Once inside Balochistan, the supply route runs first into the major industrial town of Hub (also known as Hub Chowki) and then into the Baloch capital of Quetta. These are areas that have witnessed a number of Baloch separatist attacks in recent years, including the December 2004 bombing of a Pakistani military truck in Quetta (claimed by the BLA), the killing of three Chinese engineers working at Gwadar Port in May of the same year and, more recently, the abduction of the head of the U.N. refugee agency (an American citizen) in February 2009 from Quetta. Although the Baloch insurgency has been relatively calm over the past year, unrest reignited in the province in early April after the bodies of three top Baloch rebel leaders were discovered in the Turbat area near the Iranian border.
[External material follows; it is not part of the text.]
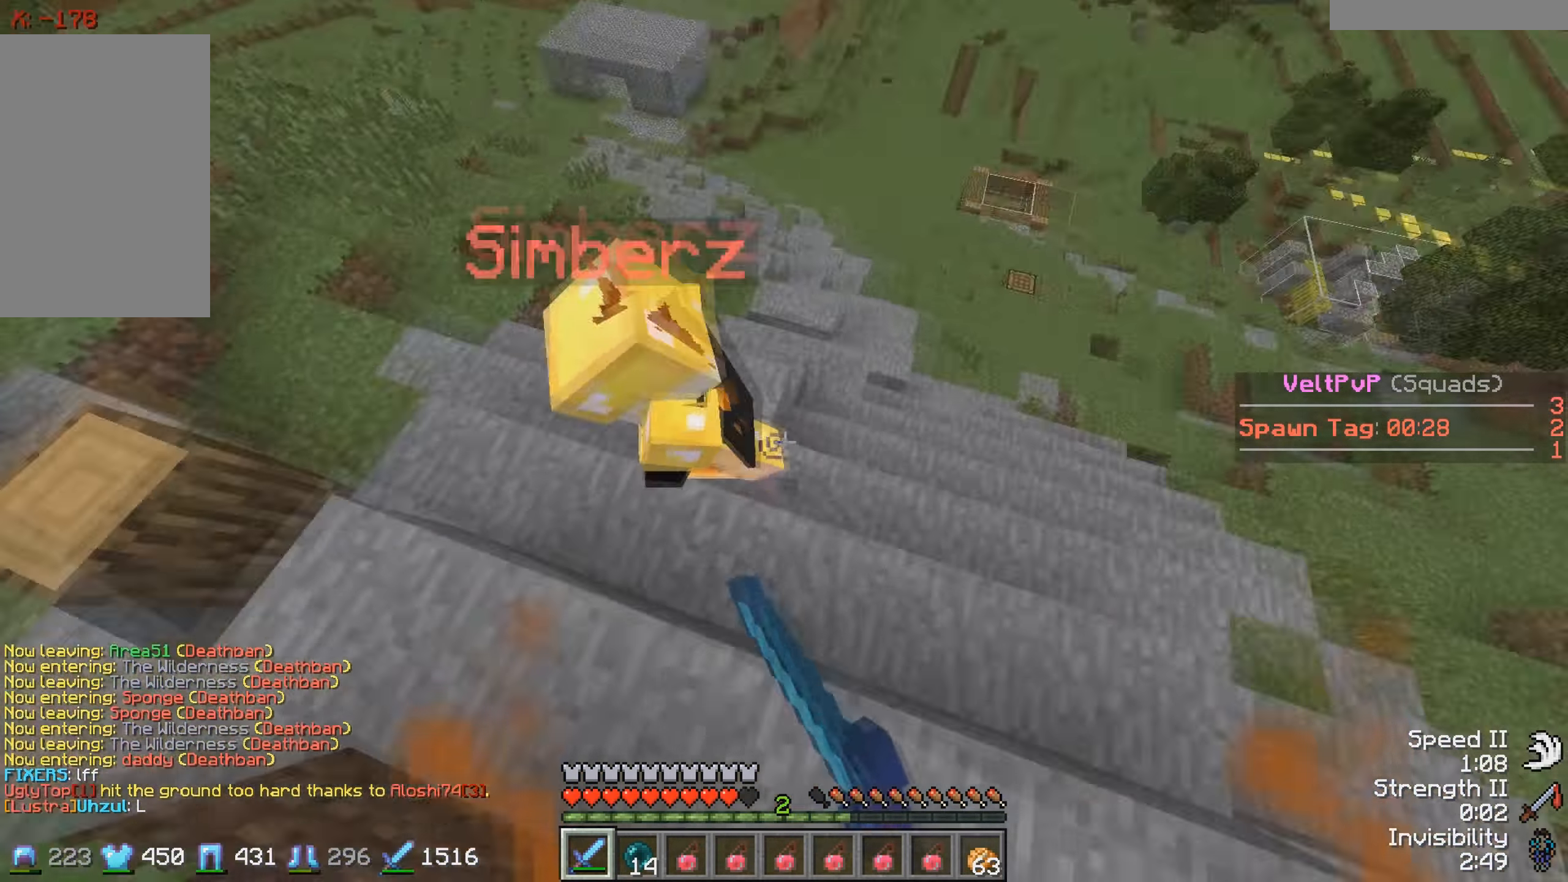
{"keys": ["w"], "events": [[83, "a", "down"], [183, "w", "down"], [433, "a", "up"]]}
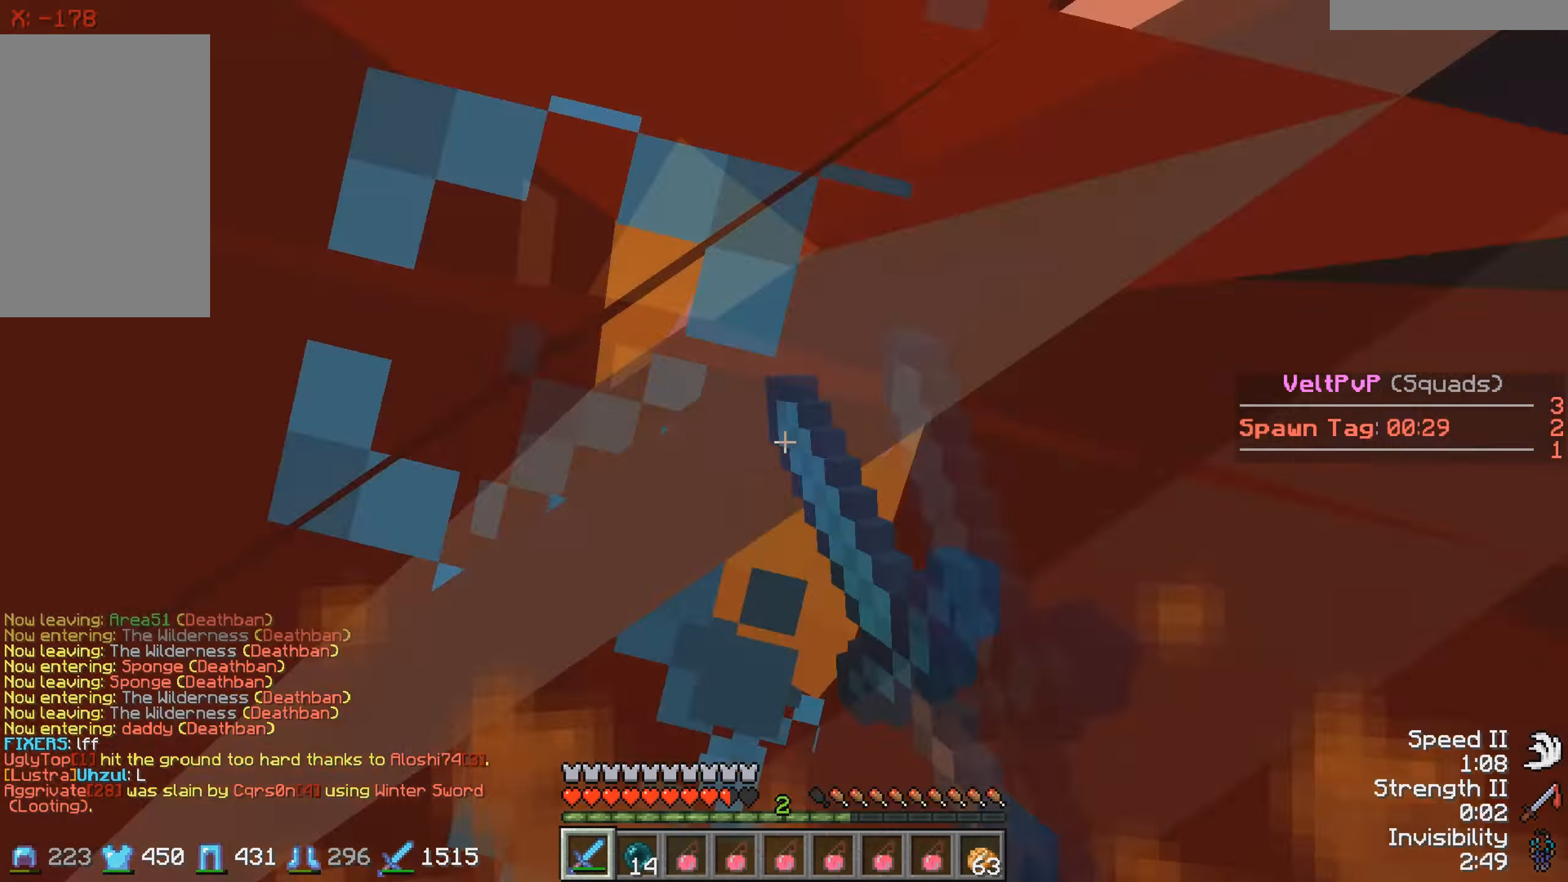
{"keys": [], "events": [[83, "a", "down"], [83, "w", "up"], [183, "s", "down"], [267, "a", "up"], [333, "s", "up"]]}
The Baloch separatist groups claim that the rebel leaders died at the hands of Pakistani security forces.

The Baloch rebels have no direct quarrel with the United States or NATO member states and are far more interested in attacking Pakistani targets. But they have struck foreign interests before in Balochistan to pressure Islamabad in negotiations. Baloch rebels also demonstrated the ability to strike Western targets in Karachi when they bombed a KFC fast-food restaurant in November 2005. Although the separatists have yet to show any interest in attacking U.S.-NATO convoys running through the region, future attacks cannot be ruled out.

The main threat along this route comes from Islamist militants who are active in the final 150-kilometer stretch of the road between the Quetta region and the Chaman border crossing. This section of highway N-25 runs through what is known as the Pashtun corridor in northwest Balochistan, bordering South Waziristan agency on the southern tip of the FATA.

Although the supply route traversing this region has seen very few attacks, the situation could easily change. A number of jihadists who have sought sanctuary from the firefights farther north as well as Afghan Taliban chief Mullah Mohammed Omar and his Quetta Shura (or leadership council) are believed to be hiding in the Quetta area. The Pashtun corridor also is the stronghold of Pakistan’s largest Islamist party, the pro-Taliban Jamiat Ulema-i-Islam. In addition, the al Qaeda-linked anti-Shiite group LeJ has been engaged in sectarian and other attacks in the region. Northwestern Balochistan also is a key launchpad for Taliban operations in southern Afghanistan and is the natural extension of Pakistani Taliban activity in the tribal belt. Although the Baloch separatists are firmly secular in their views, they have been energized by the rise of Islamist groups fighting the same enemy: the Pakistani state.

A Worrisome Outlook

The developing U.S. military strategy for Afghanistan suffers from a number of strategic flaws. Chief among them is the fact — and there is no getting around it — that Pakistan serves as the primary supply line for both the Western forces and the jihadist forces fighting each other in Afghanistan.

Pakistan’s balancing act between the United States and its former Islamist militant proxies is becoming untenable as many of those proxies turn against the Pakistani state. And as stability deteriorates in Pakistan, the less reliable the landscape is for facilitating the overland shipment of military supplies into Afghanistan. The Russians, meanwhile, are not exactly eager to make life easier for the United States in Afghanistan by cooperating in any meaningful way on alternate supply routes through Central Asia.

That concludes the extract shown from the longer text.